REFLECTIONS ON FILM CULTURE

Daily | Turner Prize 2014 Shortlist

Bernadette

Duncan Campbell’s ‘Bernadette’ (2008)

I’ve never devoted an entry exclusively to the Turner Prize shortlist before, but as BBC arts editor Will Gompertz kept emphasizing this morning, three out of this year’s group of four artists are filmmakers—or at the very least, they incorporate filmmaking into their work.

“This is an unexpected shortlist,” writes Guardian art critic Adrian Searle. “It baffles me, and for once I’m stumped. Best known for his quasi-documentary films on Irish peace activist Bernadette Devlin and ill-fated car-maker John DeLorean, Duncan Campbell is nominated for his film installation in the Scottish pavilion at last year’s Venice Biennale, It for Others. Campbell’s film was concocted from a strange mix of footage: African masks and other artefacts, images of perfume bottles and snack packaging, and shots from a dance piece by British choreographer Michael Clark in which the performers, shot from above, contort themselves into the shapes of equations. Campbell’s film was not without its pleasures, but was terribly long. It lost me somewhere. Bravely, and perhaps unwisely, he paired this work with a projection of Chris Marker and Alain Resnais‘ 1953 film Les Statues Meurent Aussi (Statues Also Die), about the commodification of African sculpture. It was all too easy to abandon Campbell for Resnais and Marker.”
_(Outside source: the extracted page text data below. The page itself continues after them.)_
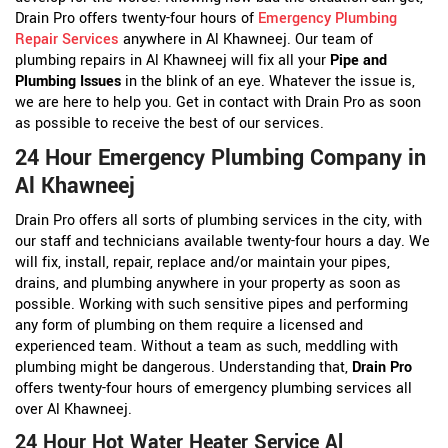
Drain Pro offers twenty-four hours of
Emergency Plumbing
Repair Services
anywhere in Al Khawneej. Our team of
plumbing repairs in Al Khawneej will fix all your
Pipe and
Plumbing Issues
in the blink of an eye. Whatever the issue is,
we are here to help you. Get in contact with Drain Pro as soon
as possible to receive the best of our services.
24 Hour Emergency Plumbing Company in
Al Khawneej
Drain Pro offers all sorts of plumbing services in the city, with
our staff and technicians available twenty-four hours a day. We
will fix, install, repair, replace and/or maintain your pipes,
drains, and plumbing anywhere in your property as soon as
possible. Working with such sensitive pipes and performing
any form of plumbing on them require a licensed and
experienced team. Without a team as such, meddling with
plumbing might be dangerous. Understanding that,
Drain Pro
offers twenty-four hours of emergency plumbing services all
over Al Khawneej.
24 Hour Hot Water Heater Service Al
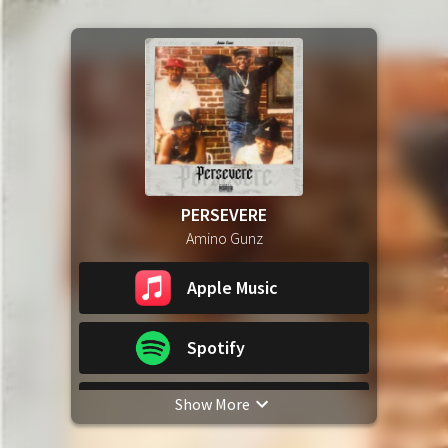
PERSEVERE
Amino Gunz
Apple Music
Spotify
Show More
YouTube Music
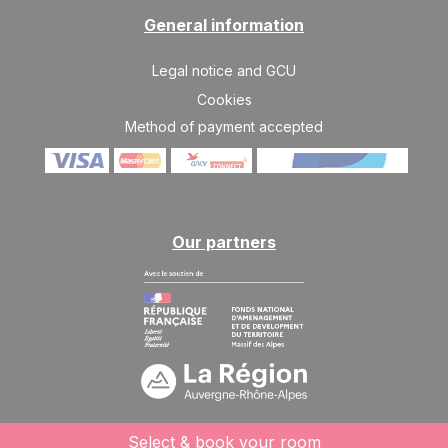
General information
Legal notice and GCU
Cookies
Method of payment accepted
Our partners
Select & book your room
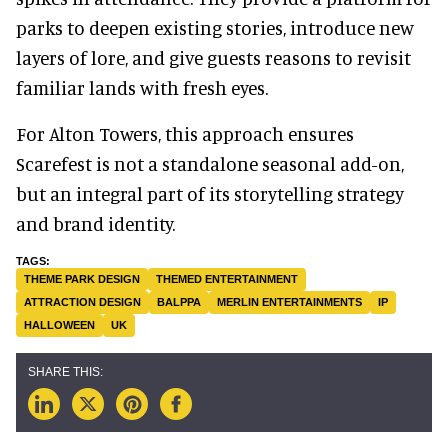
parks to deepen existing stories, introduce new
layers of lore, and give guests reasons to revisit
familiar lands with fresh eyes.
For Alton Towers, this approach ensures
Scarefest is not a standalone seasonal add-on,
but an integral part of its storytelling strategy
and brand identity.
THEME PARK DESIGN
THEMED ENTERTAINMENT
ATTRACTION DESIGN
BALPPA
MERLIN ENTERTAINMENTS
IP
HALLOWEEN
UK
In 2010, Paul Teasdale wrote in frieze about the work of James Richards, who “draws from a broad range of easily accessible images: online clips, other artists’ films, as well as classic features culled from a variety of disparate sources such as the Lux archive (where he was associate artist from 2007–8), Internet streams and television. Continuing in the long tradition of remixing appropriated material (from Scratch video artists, such as Guerilla Tapes and George Barber, to the sampling techniques of early hip-hop producers), Richards’s carefully constructed film installations move past Scratch video methodology to involve sculptural and curatorial considerations.” Kari Rittenbach had a good long talk with Richards for Rhizome last September.

Introducing an interview with Tris Vonna-Michell for Mousse, Caterina Riva notes that his “artistic practice is an explosive mix of music, literature, slang and rhythm: imagine Tristram Shandy catapulted in the present in the guise of an MC. His performances are the mise-en-scène of stories which he creates by coalescing heroic and less heroic moments, with swift links between far away geographical places and people not belonging to the same time era.”

“If a decade ago you’d asked me to predict which unlikely medium was going to capture the imagination of a new bunch of artists who grew up in the digital age and were educated in an era which might be seen as the high watermark of art theory, I would have openly scoffed if you told me it would be the genteel art of printmaking,” wrote Moira Jeffrey for the Scotsman last year. “But then along came artists like Ciara Phillips, an Irish Canadian who, based in Glasgow since she studied for her MFA there, has been quietly proselytizing on behalf of print and rallying like-minded artists into activities like Poster Club, a loose artists’ collective utilizing her screen-printing skills for artists of radical bent.”

Update: The BBC’s Tim Masters talks with frieze co-editor Jennifer Higgie, Chris Wainwright, pro vice-chancellor at the University of the Arts in London, and Sarah Monk, director of the London Art Fair, about the shortlist. And at Hyperallergic, Jillian Steinhauer has notes on all four artists.